Nested ++
, as the ones you have in your in-order visit, can be inefficient. This is because list1 ++ list2
will copy (the spine of) list1
, as follows:
(1:2:3:[]) ++ list2
=
1: ((2:3:[]) ++ list2)
=
1:2: ((3:[]) ++ list2)
=
1:2:3: ([] ++ list2)
=
1:2:3:list2
Copying the first list might not be so bad if done once, but when we nest ++
as in
((list1 ++ list2) ++ list3) ++ list4
we copy the copy of the copy, which slows everything down, often making O(N^2) something that should be O(N).
When computing list1 ++ list2
, a key idea is this one: if we only could keep a "pointer" to the end []
inside list1
, we could avoid the copy, and simply rewrite it with a pointer to list2
, we would obtain constant-time (destructive) append.
Now, do we have imperative-style mutability in Haskell? Not for regular lists. We could, however, transform out lists into "functions of the end", i.e. instead of writing
1:2:3:[]
for a list, we could write
\end -> 1:2:3:end
to represent the same data. The latter representation of lists is called a "difference list". Converting from regular to difference lists is simple:
type DList a = [a] -> [a]
toDList :: [a] -> DList a
toDlist = (++)
fromDlist :: DList a -> [a]
fromDlist dl = dl []
So far so good, but how to concatenate two DList a
? We need to take something like
list1 = \end -> 1:2:3:end
list2 = \end -> 4:5:6:7:end
and return
concatenate list1 list2 = \end -> 1:2:3:4:5:6:7:end
It turns out that concatenate
is simply function composition, (.)
. I.e. list1 . list2
is exactly the concatenation we need. When we evaluate
fromDList (list1 . list2)
-- i.e.
(list1 . list2) []
no copy is done, since the end of list1
is immediately linked to list2
.
So, with this in mind, we can rewrite your code with minimal changes:
inorder :: IntegerTree -> [Integer]
inorder tree = fromDList (inorderDL tree)

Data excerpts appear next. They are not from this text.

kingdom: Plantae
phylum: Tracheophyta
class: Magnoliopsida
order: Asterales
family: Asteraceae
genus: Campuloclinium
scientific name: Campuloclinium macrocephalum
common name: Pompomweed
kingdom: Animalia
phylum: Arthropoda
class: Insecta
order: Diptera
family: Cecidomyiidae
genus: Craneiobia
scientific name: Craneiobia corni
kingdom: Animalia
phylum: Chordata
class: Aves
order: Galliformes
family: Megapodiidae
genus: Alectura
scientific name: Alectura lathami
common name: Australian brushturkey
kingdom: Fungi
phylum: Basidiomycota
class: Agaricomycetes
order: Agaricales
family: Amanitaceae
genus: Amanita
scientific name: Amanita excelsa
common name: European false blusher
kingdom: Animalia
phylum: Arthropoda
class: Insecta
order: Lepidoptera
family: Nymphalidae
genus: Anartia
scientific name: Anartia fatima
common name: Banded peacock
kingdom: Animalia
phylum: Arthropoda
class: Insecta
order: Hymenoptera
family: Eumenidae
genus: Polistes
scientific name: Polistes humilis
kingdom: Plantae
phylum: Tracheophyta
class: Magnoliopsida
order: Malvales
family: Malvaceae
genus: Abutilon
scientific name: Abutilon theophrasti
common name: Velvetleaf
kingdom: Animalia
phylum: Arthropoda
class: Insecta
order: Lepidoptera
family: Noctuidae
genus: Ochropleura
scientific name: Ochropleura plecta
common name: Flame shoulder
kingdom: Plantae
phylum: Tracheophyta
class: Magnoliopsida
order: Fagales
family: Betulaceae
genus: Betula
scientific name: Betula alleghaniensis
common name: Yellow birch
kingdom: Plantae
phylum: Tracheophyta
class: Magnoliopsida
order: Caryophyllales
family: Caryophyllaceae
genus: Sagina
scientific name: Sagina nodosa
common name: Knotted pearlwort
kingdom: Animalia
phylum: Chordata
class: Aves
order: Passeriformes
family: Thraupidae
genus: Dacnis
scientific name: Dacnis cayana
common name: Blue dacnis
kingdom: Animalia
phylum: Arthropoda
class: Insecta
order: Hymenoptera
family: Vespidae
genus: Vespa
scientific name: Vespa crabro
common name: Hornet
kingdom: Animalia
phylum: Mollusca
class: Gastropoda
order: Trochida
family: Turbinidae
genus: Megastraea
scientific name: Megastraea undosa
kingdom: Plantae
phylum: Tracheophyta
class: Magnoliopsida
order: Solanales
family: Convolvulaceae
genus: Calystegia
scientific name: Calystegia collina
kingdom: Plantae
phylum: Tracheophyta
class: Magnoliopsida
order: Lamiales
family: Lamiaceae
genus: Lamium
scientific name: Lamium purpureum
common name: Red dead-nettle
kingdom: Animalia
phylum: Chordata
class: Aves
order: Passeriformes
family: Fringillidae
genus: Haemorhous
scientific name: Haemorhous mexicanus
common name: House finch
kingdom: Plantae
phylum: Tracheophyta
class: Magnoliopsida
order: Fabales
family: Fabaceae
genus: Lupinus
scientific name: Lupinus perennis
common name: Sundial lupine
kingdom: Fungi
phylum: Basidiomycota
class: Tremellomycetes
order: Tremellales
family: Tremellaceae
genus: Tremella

inorderDL :: IntegerTree -> DList Integer
inorderDL (Leaf n) = (n :) -- that is, \end -> n: end
inorderDL (Node l n r) = inorderDL l . (n :) . inorderDL r
This will make no list copies, since when each sublist is generated at each recursive step, its tail won't be []
, but the "pointer" to the next list to concatenate.
Finally, note that this approach, under a different light, is exactly what Willem used in his answer.